◆ Action item ◆
Go through the data below line by line. Give only the number of lines that contain "Unit".

◆ Supplied data ◆
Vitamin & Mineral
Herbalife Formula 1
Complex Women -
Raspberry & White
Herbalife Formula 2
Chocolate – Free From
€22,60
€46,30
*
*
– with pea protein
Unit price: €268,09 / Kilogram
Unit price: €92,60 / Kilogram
---
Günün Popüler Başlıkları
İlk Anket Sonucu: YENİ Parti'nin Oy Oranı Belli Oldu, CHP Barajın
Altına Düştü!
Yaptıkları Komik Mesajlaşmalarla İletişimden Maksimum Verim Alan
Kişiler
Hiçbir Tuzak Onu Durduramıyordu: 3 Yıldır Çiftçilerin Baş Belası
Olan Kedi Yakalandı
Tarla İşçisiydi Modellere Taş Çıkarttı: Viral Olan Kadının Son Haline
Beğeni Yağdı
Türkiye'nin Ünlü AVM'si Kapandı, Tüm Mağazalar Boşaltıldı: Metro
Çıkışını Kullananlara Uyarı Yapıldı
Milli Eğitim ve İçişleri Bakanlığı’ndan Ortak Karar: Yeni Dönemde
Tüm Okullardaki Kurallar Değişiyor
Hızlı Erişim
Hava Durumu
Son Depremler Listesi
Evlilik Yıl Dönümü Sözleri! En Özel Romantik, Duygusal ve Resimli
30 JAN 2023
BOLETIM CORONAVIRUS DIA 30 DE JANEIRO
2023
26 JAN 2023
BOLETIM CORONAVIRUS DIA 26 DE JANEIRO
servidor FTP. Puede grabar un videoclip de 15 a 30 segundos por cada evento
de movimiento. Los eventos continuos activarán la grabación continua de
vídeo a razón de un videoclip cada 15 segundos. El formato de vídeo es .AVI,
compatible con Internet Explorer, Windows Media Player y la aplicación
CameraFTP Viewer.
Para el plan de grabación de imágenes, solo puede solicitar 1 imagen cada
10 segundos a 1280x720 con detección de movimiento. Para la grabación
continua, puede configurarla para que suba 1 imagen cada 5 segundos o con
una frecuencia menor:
--
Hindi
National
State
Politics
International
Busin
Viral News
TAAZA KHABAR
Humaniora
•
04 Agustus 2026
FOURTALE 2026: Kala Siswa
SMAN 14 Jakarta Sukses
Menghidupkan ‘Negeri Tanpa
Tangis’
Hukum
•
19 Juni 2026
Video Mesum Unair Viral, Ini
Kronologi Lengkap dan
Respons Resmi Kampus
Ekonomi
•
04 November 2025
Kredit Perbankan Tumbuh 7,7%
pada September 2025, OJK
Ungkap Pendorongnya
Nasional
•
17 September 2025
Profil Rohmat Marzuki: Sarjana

◆ Result of this task ◆
2